Artistic Canon - What is Considered Canon in Art History and Why?
Art history centers on the study of art over time, selecting the exemplary from the noteworthy along the way for inclusion in the 'artistic canon'. But, what exactly makes certain works and creators more important than others?
The so-called artistic canon as is defined by academic art history concerns itself almost entirely with a very limited stock of artistic creations. Thus, the topic of a true artistic canon in history is a controversial one indeed.
"American Gothic" by Grant Wood
Academic artistic canon has famously focused on Western and European artwork alone. Works created outside of such spheres are overlooked for the most part, leading many to believe a number of regionalized 'artistic canons' ought to exist to better exemplify the world's wide and varied assortment of art styles.
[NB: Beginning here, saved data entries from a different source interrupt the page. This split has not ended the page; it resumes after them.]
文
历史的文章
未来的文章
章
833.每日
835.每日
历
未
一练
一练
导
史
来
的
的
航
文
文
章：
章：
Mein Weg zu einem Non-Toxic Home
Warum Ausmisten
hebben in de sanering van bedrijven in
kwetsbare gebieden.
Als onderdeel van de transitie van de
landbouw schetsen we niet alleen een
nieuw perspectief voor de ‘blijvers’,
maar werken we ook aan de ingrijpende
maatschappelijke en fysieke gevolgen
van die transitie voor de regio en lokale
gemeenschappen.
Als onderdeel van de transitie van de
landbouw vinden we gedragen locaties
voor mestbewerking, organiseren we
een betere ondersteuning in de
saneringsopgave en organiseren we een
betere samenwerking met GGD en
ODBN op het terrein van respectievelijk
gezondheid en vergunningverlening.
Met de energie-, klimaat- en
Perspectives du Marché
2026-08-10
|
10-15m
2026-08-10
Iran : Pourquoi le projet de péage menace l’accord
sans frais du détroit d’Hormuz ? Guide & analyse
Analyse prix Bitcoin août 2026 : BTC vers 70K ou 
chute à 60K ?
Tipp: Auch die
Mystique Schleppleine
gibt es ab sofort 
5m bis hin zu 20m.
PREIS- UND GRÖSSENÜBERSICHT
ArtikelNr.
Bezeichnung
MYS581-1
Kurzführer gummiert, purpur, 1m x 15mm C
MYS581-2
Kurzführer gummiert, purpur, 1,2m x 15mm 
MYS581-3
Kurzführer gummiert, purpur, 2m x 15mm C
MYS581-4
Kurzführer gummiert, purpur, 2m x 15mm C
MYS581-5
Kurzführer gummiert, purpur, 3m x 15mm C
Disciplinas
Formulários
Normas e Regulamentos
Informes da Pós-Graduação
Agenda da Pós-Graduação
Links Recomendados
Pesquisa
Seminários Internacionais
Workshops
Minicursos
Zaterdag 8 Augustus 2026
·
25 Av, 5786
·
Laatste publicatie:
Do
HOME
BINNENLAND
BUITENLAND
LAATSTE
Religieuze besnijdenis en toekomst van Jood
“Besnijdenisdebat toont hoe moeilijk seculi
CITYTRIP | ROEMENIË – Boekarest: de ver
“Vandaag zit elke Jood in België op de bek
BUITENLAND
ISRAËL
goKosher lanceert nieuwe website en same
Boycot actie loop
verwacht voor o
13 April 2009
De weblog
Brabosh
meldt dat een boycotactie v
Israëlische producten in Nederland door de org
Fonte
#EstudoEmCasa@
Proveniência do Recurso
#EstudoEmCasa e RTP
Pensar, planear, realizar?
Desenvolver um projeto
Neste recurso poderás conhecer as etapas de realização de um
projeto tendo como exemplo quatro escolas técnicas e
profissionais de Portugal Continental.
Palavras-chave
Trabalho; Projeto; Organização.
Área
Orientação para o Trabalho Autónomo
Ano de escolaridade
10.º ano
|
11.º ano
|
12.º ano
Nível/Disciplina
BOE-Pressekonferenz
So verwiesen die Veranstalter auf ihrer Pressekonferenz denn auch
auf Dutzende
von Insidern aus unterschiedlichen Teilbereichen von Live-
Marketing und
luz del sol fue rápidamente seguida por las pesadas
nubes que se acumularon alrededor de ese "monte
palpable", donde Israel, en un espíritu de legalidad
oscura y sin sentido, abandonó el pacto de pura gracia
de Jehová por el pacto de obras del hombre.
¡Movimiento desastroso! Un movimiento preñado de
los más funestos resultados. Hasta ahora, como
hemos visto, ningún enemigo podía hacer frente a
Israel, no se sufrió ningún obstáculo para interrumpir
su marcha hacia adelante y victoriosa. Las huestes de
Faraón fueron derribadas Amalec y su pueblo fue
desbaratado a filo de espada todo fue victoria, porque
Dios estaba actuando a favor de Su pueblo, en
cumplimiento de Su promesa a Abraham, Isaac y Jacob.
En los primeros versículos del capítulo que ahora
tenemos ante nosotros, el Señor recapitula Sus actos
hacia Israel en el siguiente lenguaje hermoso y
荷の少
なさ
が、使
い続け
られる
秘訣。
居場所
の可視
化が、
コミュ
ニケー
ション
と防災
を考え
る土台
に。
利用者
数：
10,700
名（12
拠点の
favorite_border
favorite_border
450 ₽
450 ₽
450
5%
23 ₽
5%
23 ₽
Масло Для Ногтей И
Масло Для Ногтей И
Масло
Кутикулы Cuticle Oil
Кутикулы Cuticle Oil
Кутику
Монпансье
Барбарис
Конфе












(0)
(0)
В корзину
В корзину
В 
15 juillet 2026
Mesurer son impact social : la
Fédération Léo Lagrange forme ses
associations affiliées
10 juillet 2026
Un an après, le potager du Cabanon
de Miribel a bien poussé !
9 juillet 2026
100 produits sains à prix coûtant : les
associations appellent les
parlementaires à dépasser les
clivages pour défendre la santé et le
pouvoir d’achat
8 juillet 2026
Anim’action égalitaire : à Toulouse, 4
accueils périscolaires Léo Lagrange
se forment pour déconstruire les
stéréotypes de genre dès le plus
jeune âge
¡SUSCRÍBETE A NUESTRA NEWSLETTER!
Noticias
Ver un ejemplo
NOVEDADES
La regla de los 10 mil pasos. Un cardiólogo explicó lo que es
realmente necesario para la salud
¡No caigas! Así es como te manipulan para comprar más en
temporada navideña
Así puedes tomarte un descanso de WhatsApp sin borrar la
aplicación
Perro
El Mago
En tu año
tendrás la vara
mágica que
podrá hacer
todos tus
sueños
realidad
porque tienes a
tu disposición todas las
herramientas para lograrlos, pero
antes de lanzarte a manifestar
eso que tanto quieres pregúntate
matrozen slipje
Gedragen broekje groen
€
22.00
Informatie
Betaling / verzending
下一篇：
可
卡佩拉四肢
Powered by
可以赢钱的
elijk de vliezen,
"Mona Lisa" by Leonardo Da Vinci
Dubbed Non-Western art, these new additions to the practice of art history help enrich the field with intriguing parallels between cultures and methods of creative expression.
"The Gulf Stream" by Winslow Homer
However, it isn't merely highlighting cultural differences in art and fostering greater appreciation for these that the use of more specific artistic canons provides. Marginalized groups of artists of all stripes benefit best from such a concept.
"Femme au Chapeau" by Henri Matisse
Traditional art history, in teaching the usual 'artistic canon,' largely overlooks the great works of women as well. Making room for such creators would greatly help in broadening the impact of the art world on contemporary society.